■ Exercise brief: Lines containing "under" should be pulled from the material below.

■ Recorded information:
§ §
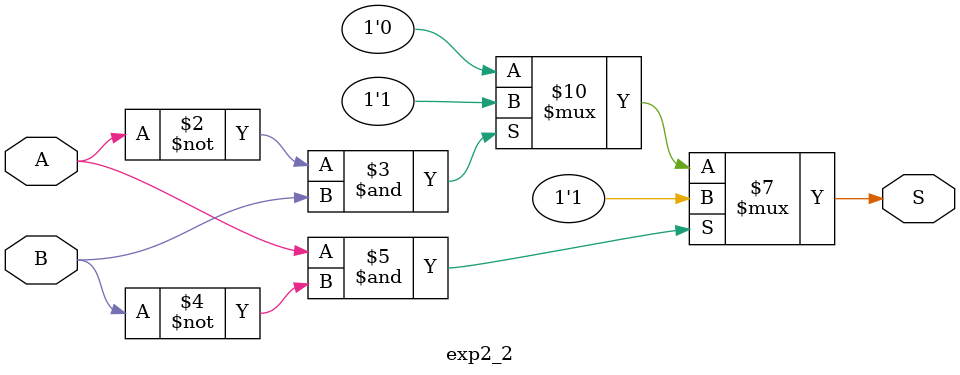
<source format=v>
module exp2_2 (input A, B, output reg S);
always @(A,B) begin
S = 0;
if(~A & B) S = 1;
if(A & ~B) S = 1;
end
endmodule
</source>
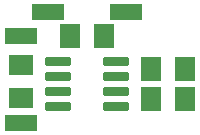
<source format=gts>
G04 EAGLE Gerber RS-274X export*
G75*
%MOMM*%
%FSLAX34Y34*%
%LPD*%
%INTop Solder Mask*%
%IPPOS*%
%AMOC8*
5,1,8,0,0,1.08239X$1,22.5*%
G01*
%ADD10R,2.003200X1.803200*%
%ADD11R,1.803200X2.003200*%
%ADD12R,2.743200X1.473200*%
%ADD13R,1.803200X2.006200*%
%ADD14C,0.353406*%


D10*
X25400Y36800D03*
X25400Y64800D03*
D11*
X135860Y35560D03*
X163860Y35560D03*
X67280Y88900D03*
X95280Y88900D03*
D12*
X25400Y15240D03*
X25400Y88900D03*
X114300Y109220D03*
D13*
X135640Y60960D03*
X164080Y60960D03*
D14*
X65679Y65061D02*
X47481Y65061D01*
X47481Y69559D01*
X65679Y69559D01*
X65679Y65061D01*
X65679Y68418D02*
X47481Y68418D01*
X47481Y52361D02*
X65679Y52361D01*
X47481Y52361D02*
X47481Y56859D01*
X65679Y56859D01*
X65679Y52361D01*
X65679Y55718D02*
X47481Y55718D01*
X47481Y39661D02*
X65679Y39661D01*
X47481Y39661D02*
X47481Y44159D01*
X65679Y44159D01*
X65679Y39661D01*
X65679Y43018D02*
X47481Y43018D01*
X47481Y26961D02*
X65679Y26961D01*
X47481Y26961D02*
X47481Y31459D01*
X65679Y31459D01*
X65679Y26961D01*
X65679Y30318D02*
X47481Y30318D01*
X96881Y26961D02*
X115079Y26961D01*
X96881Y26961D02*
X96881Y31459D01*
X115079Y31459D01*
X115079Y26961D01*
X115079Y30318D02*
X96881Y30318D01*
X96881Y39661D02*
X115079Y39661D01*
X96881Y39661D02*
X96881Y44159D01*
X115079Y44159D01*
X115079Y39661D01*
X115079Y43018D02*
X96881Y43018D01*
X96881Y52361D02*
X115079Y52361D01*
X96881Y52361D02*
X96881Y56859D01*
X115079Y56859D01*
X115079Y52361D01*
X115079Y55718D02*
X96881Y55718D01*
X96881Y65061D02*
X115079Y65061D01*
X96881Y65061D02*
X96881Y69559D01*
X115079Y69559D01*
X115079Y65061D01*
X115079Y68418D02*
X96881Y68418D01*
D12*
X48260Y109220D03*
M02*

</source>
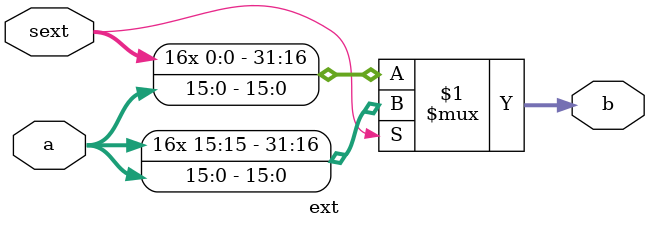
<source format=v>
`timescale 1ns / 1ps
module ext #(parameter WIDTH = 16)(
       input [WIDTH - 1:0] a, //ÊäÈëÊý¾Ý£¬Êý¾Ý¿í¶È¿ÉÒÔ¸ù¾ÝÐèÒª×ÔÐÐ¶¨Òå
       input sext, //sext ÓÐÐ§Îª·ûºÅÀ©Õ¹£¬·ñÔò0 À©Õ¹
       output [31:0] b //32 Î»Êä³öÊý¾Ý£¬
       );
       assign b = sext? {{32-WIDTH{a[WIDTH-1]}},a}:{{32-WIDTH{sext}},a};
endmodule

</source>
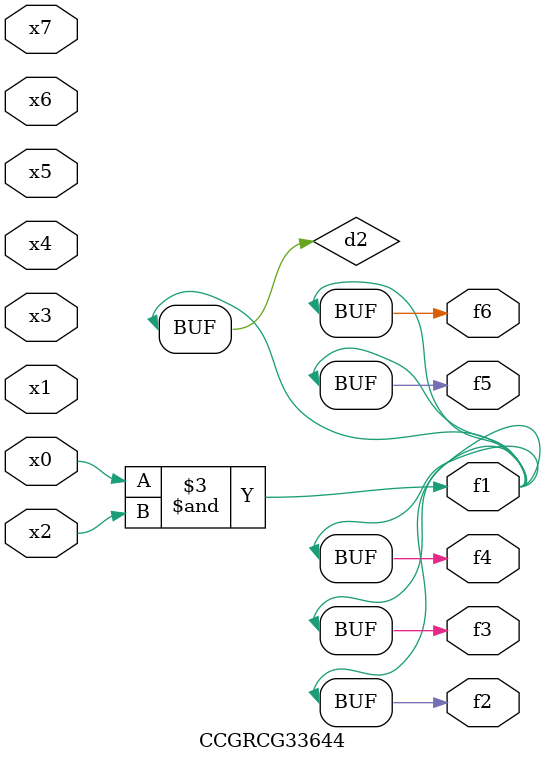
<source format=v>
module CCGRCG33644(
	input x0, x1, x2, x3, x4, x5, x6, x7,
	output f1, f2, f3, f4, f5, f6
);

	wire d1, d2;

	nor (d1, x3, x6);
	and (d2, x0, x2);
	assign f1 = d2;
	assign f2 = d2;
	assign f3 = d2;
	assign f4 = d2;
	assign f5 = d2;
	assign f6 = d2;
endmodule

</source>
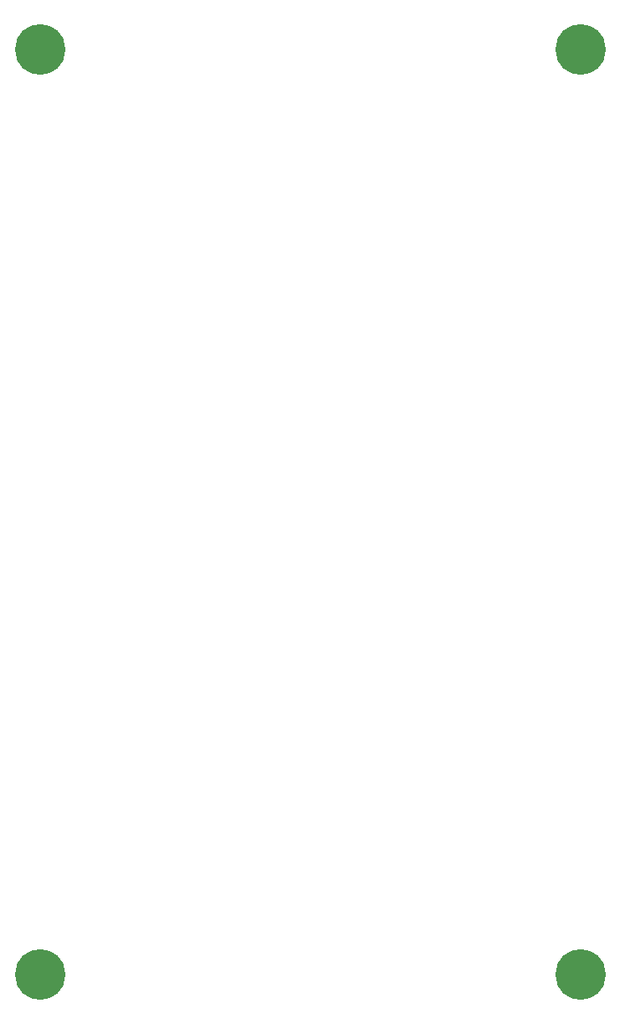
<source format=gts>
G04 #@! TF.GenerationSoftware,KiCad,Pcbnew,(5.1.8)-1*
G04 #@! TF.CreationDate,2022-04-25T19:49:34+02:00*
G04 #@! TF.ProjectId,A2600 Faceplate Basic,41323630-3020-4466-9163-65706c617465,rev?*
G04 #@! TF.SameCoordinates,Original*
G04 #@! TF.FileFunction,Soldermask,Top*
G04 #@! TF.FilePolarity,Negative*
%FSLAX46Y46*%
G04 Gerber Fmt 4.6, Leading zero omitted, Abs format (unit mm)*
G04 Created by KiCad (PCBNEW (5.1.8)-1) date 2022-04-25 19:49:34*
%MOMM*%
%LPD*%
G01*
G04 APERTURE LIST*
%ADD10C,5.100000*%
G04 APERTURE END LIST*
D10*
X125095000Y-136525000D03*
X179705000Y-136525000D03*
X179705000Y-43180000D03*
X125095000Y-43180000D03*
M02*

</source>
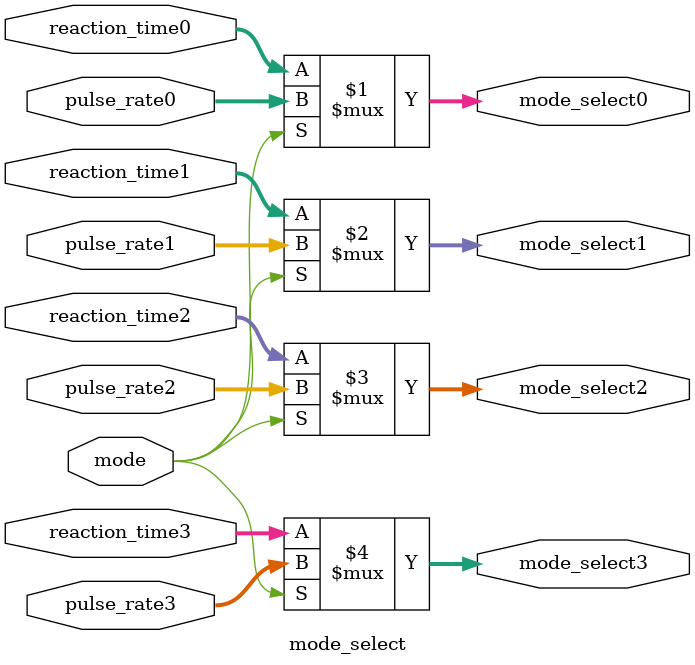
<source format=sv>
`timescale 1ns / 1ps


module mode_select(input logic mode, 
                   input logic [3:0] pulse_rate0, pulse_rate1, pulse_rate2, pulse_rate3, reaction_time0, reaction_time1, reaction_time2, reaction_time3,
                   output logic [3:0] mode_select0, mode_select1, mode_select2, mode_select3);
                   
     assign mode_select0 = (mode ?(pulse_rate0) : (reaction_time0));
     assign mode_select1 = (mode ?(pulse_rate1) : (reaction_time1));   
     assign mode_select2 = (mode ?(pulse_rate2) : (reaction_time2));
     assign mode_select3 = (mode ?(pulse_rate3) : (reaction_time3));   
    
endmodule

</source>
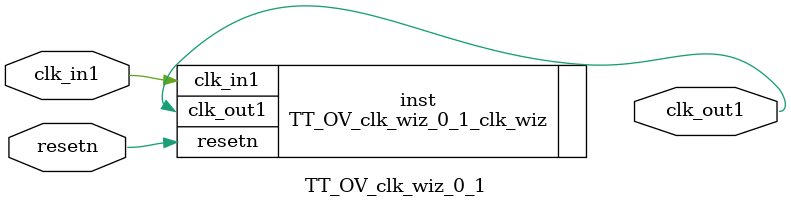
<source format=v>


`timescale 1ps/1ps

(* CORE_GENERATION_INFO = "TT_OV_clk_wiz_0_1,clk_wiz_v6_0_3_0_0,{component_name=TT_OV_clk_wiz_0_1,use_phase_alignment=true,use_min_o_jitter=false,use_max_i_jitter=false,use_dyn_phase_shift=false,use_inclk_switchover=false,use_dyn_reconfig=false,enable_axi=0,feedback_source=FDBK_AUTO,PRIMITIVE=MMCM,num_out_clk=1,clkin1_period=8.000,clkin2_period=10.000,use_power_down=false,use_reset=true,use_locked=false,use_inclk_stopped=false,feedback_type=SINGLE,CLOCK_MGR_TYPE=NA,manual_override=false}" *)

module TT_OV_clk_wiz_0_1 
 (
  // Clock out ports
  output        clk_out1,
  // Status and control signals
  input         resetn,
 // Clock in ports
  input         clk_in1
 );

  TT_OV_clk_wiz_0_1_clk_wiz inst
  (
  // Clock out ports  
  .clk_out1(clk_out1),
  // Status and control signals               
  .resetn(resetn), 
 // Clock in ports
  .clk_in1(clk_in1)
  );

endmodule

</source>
§ §
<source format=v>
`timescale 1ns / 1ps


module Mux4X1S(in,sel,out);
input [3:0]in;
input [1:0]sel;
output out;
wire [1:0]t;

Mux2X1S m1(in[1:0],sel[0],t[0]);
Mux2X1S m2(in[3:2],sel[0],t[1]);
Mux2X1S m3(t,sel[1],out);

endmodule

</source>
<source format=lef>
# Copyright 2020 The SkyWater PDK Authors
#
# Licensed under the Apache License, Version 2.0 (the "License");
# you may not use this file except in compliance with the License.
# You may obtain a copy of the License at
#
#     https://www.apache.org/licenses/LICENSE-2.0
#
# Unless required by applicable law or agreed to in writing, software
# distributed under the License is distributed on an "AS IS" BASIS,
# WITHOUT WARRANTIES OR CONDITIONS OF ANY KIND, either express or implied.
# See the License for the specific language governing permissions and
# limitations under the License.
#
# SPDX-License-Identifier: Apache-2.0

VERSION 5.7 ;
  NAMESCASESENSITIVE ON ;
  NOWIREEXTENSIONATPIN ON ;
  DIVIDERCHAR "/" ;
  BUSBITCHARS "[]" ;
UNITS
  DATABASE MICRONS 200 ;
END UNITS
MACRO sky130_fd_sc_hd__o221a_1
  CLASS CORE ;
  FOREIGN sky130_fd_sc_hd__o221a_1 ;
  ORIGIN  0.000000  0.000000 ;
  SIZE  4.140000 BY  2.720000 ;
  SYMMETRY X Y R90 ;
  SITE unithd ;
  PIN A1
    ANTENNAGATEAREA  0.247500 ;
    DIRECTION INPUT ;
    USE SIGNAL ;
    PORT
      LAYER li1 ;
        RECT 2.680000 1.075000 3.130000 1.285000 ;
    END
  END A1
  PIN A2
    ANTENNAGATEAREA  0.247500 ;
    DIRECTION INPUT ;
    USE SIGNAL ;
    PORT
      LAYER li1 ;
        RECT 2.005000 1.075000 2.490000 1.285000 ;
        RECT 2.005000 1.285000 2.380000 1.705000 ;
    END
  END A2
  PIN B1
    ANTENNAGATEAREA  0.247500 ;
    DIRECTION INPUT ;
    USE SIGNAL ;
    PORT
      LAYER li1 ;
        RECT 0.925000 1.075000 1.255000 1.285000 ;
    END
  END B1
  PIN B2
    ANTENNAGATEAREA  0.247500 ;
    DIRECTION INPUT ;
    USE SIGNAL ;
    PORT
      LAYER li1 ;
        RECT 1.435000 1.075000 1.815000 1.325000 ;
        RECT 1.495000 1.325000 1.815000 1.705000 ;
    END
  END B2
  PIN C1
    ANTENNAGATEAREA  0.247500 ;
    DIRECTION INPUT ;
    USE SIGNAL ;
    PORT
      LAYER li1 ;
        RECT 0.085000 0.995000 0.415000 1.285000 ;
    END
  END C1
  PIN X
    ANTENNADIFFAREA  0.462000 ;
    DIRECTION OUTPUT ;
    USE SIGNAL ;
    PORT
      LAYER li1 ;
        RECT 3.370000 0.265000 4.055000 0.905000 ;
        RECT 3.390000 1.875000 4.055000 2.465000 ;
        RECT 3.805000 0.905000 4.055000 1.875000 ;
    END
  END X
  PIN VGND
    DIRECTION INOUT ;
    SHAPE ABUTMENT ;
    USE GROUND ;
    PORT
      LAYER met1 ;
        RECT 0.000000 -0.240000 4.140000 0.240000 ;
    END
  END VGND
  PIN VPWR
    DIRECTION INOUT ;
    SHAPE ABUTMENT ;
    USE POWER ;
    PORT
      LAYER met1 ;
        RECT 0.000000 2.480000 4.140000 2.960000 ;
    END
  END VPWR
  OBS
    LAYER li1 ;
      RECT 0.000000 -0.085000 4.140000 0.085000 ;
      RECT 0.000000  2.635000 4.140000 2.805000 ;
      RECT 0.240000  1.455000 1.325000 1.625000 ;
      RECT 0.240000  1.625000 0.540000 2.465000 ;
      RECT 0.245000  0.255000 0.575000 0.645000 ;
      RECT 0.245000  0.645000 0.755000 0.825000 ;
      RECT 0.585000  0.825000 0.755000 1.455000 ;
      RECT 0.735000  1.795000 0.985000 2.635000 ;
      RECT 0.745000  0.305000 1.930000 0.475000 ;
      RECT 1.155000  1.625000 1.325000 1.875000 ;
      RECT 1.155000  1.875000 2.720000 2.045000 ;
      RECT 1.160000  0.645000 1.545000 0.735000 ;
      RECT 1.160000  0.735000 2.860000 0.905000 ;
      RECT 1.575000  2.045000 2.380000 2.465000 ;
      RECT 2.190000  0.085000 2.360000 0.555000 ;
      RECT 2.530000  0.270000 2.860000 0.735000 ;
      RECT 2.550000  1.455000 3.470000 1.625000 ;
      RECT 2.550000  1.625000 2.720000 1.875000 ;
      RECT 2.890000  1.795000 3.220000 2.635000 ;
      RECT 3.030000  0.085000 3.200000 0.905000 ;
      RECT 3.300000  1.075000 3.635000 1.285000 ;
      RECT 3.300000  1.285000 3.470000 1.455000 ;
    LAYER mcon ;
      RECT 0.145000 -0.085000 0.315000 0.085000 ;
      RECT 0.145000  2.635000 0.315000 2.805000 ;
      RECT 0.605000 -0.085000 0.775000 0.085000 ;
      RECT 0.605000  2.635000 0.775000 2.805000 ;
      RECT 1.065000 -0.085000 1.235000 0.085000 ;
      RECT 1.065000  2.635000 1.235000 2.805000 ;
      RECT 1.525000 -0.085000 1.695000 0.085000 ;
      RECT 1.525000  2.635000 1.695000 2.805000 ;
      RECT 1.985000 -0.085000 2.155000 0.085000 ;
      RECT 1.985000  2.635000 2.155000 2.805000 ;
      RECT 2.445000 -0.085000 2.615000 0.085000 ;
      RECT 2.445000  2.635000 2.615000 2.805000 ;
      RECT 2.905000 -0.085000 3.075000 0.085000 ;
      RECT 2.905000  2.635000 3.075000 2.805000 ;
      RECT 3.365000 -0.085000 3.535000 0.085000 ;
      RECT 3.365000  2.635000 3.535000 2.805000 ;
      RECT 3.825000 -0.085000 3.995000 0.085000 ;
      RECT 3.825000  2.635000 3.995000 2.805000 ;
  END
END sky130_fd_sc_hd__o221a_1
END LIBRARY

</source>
§ §
■ Response below:
# Licensed under the Apache License, Version 2.0 (the "License");
# distributed under the License is distributed on an "AS IS" BASIS,
# limitations under the License.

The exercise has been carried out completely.